She and her collaborators are building an 
intelligent tutoring system that can carry out a 
tutorial dialogue with first year medical students, 
helping them to understand the negative feedback 
system that controls blood pressure, guiding them 
in building a qualitative, causal mental model of 
the system. With the goal of understanding how 
human tutors generate tutorial dialogues in this 
situation, they have captured seven face-to-face 
and thirty-seven keyboard-to-keyboard tutoring 
sessions, each lasting an hour or more. The 
tutors are professors of physiology at Rush 
Medical College; the students are first year 
medical students from their classes. The study of 
human tutoring sessions reveals many examples 
where the expert tutors produce large-scale 
discourse structures: multi-turn discourse 
structures, multi-stage hints, series of Socratic 
questions, directed chains of reasoning. 

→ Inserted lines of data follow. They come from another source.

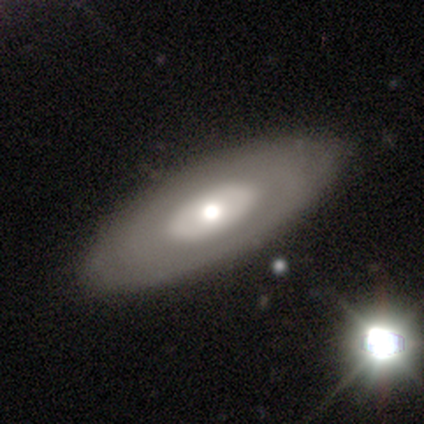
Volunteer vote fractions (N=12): Smooth or featured: featured or disk — 50% (smooth — 33%)
Edge-on disk: no — 83% (yes — 17%)
Bar: no — 100%
Spiral arms: no — 80% (yes — 20%)
Bulge size: moderate — 60% (large — 20%)
Merging: none — 80% (minor disturbance — 10%)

Investigating tutors' responses to student 
initiatives, Evens and her associates found that 
tutors always respond to student initiatives to 
some extent. Revelations of serious 
misconceptions change the tutor's agenda to 
elimination of the misconception. An initiative 
from the student that is relevant to the tutor's 
current agenda results in a modification of the 
plan to Incorporate the issue raised by the 
students. Other student initiatives evoke a brief 
response, followed by a return to the tutor's 
agenda. Unlike Fox, they found direct negative 
feedback in their tutorial dialogs 25% of the time 
as well as direct contradictions of what the 
student has just said 10% of the time. Keyboard- 
to-keyboard communication resulted in more 
elaborate positive and negative feedback 
responses from the tutors, fewer turns, and slower 
initiation of student responses. The current 
version of the tutor, Circsim-Tutor Version 2, 
generates lesson plans and tactics on both large 
and small scales, but in the process of executing 
a given plan, it generates the actual dialogue a 
turn at a time. The next version will attempt to 
emulate the larger structures of the human tutors. 
Evens judges that the tutorial repair processes 
described by Fox seem extremely difficult to 
emulate. Therefore, she is attempting to avoid 
repair by studying the source of repair situations 
and avoiding them: the most common source of 
conversational misunderstanding is vague 
"how" questions from the tutor. Evens and 
her collaborators are trying to generate more 
specific questions. Another source of 
misunderstanding is the tutor's 
misinterpretation of very terse and ill-formed 
input from the student; Evens' tutor is 
checking those interpretations with the 
student. Although Evens studied tutorial 
interaction over a computer link (as well as 
face-to-face tutoring) in order to approximate 
the conditions of computer tutoring, although 
she has devoted considerable effort to 
dealing with the error-ridden, abbreviated, and 
elliptical input from the students, this tutor 
may interest DARPA grantees as a potential 
testbed for the integration of speech 
recognition with natural language. Speech 
interaction would be a highly desirable feature 
for computerized training systems. Given the 
limited resources of the ONR program, 
however, we are relying upon DARPA to solve 
the speech recognition problem. 
The project in this cluster that has begun 
most recently is that of Johanna Moore, a 
computer scientist at Pittsburgh. Although 
the aim of her project is the artificial 
generation of tutorial explanations, she also 
has begun by studying human tutors in order 
to identify the properties that make them 
effective. She replaced the natural language 
component of an existing ITS with a human 
tutor, and gathered protocols of students 
interacting with the human tutor. (The existing 
tutor is the Shedock tutor of skill in 
diagnosing problems with an avionics test 
station, an Air Force project. The existing 
tutor has been evaluated in workplace training 
and found highly effective; it is the first of a 
large number of maintenance training tutors 
which the Air Force plans to develop for 
actual, practical training use.) She then 
systematically compared the human's 
responses to those that would have been 
produced by the ITS, identifying two critical 
features that distinguish human tutorial 
explanations from those of their 
computational counterparts. First, human 
explainers freely exploit the previous 
discourse in their subsequent explanations. 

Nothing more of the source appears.